Given request:
Copy out the listing below with each "locality" changed to "site", leaving everything else as it is.

Available records:
----------------------------------------
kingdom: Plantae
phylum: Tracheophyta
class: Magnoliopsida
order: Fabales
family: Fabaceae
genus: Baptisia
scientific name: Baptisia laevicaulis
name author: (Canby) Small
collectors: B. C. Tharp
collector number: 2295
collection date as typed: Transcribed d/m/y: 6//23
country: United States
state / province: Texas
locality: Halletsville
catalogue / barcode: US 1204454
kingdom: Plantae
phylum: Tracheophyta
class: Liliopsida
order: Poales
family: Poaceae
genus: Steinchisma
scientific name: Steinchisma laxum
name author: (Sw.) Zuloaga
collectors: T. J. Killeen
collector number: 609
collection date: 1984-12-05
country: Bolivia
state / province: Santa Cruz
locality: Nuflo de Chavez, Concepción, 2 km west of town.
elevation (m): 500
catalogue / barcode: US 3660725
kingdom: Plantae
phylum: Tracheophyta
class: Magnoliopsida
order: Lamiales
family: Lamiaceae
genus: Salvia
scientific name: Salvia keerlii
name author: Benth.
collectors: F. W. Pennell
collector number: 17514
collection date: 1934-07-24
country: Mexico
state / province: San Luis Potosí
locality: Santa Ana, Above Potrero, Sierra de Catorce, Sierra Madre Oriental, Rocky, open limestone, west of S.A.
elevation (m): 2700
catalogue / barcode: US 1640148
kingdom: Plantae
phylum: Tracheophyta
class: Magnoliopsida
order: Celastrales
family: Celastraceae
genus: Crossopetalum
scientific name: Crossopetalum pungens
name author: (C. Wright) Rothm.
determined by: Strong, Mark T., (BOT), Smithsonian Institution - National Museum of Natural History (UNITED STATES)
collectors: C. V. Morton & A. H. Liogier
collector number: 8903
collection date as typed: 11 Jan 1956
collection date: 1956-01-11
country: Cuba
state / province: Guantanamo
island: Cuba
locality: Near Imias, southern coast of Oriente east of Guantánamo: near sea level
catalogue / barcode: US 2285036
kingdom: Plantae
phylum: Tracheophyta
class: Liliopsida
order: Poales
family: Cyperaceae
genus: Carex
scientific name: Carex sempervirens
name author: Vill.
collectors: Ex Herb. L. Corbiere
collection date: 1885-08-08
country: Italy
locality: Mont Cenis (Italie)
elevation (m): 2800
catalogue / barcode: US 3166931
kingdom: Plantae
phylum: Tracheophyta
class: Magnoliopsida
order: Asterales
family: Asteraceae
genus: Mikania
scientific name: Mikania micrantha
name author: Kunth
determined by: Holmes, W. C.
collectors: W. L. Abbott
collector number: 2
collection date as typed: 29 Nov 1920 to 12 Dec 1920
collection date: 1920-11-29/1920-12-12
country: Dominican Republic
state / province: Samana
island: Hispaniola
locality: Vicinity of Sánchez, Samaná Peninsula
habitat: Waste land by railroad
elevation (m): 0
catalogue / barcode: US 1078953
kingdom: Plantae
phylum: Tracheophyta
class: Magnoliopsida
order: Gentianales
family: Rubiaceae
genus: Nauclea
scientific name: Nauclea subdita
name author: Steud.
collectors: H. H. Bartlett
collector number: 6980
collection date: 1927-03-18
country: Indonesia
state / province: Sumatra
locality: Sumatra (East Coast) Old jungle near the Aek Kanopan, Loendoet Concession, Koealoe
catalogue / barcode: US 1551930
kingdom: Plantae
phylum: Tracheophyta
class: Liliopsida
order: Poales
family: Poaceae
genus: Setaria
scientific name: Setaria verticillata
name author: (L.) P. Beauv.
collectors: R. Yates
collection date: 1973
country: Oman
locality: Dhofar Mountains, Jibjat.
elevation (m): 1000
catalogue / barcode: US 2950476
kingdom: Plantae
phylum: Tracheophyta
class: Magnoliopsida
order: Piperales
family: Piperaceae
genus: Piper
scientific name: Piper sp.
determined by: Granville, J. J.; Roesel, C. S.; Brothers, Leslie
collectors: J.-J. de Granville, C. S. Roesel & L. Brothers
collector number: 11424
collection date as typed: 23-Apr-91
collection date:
----------------------------------------
Task answer:
kingdom: Plantae
phylum: Tracheophyta
class: Magnoliopsida
order: Fabales
family: Fabaceae
genus: Baptisia
scientific name: Baptisia laevicaulis
name author: (Canby) Small
collectors: B. C. Tharp
collector number: 2295
collection date as typed: Transcribed d/m/y: 6//23
country: United States
state / province: Texas
site: Halletsville
catalogue / barcode: US 1204454
kingdom: Plantae
phylum: Tracheophyta
class: Liliopsida
order: Poales
family: Poaceae
genus: Steinchisma
scientific name: Steinchisma laxum
name author: (Sw.) Zuloaga
collectors: T. J. Killeen
collector number: 609
collection date: 1984-12-05
country: Bolivia
state / province: Santa Cruz
site: Nuflo de Chavez, Concepción, 2 km west of town.
elevation (m): 500
catalogue / barcode: US 3660725
kingdom: Plantae
phylum: Tracheophyta
class: Magnoliopsida
order: Lamiales
family: Lamiaceae
genus: Salvia
scientific name: Salvia keerlii
name author: Benth.
collectors: F. W. Pennell
collector number: 17514
collection date: 1934-07-24
country: Mexico
state / province: San Luis Potosí
site: Santa Ana, Above Potrero, Sierra de Catorce, Sierra Madre Oriental, Rocky, open limestone, west of S.A.
elevation (m): 2700
catalogue / barcode: US 1640148
kingdom: Plantae
phylum: Tracheophyta
class: Magnoliopsida
order: Celastrales
family: Celastraceae
genus: Crossopetalum
scientific name: Crossopetalum pungens
name author: (C. Wright) Rothm.
determined by: Strong, Mark T., (BOT), Smithsonian Institution - National Museum of Natural History (UNITED STATES)
collectors: C. V. Morton & A. H. Liogier
collector number: 8903
collection date as typed: 11 Jan 1956
collection date: 1956-01-11
country: Cuba
state / province: Guantanamo
island: Cuba
site: Near Imias, southern coast of Oriente east of Guantánamo: near sea level
catalogue / barcode: US 2285036
kingdom: Plantae
phylum: Tracheophyta
class: Liliopsida
order: Poales
family: Cyperaceae
genus: Carex
scientific name: Carex sempervirens
name author: Vill.
collectors: Ex Herb. L. Corbiere
collection date: 1885-08-08
country: Italy
site: Mont Cenis (Italie)
elevation (m): 2800
catalogue / barcode: US 3166931
kingdom: Plantae
phylum: Tracheophyta
class: Magnoliopsida
order: Asterales
family: Asteraceae
genus: Mikania
scientific name: Mikania micrantha
name author: Kunth
determined by: Holmes, W. C.
collectors: W. L. Abbott
collector number: 2
collection date as typed: 29 Nov 1920 to 12 Dec 1920
collection date: 1920-11-29/1920-12-12
country: Dominican Republic
state / province: Samana
island: Hispaniola
site: Vicinity of Sánchez, Samaná Peninsula
habitat: Waste land by railroad
elevation (m): 0
catalogue / barcode: US 1078953
kingdom: Plantae
phylum: Tracheophyta
class: Magnoliopsida
order: Gentianales
family: Rubiaceae
genus: Nauclea
scientific name: Nauclea subdita
name author: Steud.
collectors: H. H. Bartlett
collector number: 6980
collection date: 1927-03-18
country: Indonesia
state / province: Sumatra
site: Sumatra (East Coast) Old jungle near the Aek Kanopan, Loendoet Concession, Koealoe
catalogue / barcode: US 1551930
kingdom: Plantae
phylum: Tracheophyta
class: Liliopsida
order: Poales
family: Poaceae
genus: Setaria
scientific name: Setaria verticillata
name author: (L.) P. Beauv.
collectors: R. Yates
collection date: 1973
country: Oman
site: Dhofar Mountains, Jibjat.
elevation (m): 1000
catalogue / barcode: US 2950476
kingdom: Plantae
phylum: Tracheophyta
class: Magnoliopsida
order: Piperales
family: Piperaceae
genus: Piper
scientific name: Piper sp.
determined by: Granville, J. J.; Roesel, C. S.; Brothers, Leslie
collectors: J.-J. de Granville, C. S. Roesel & L. Brothers
collector number: 11424
collection date as typed: 23-Apr-91
collection date:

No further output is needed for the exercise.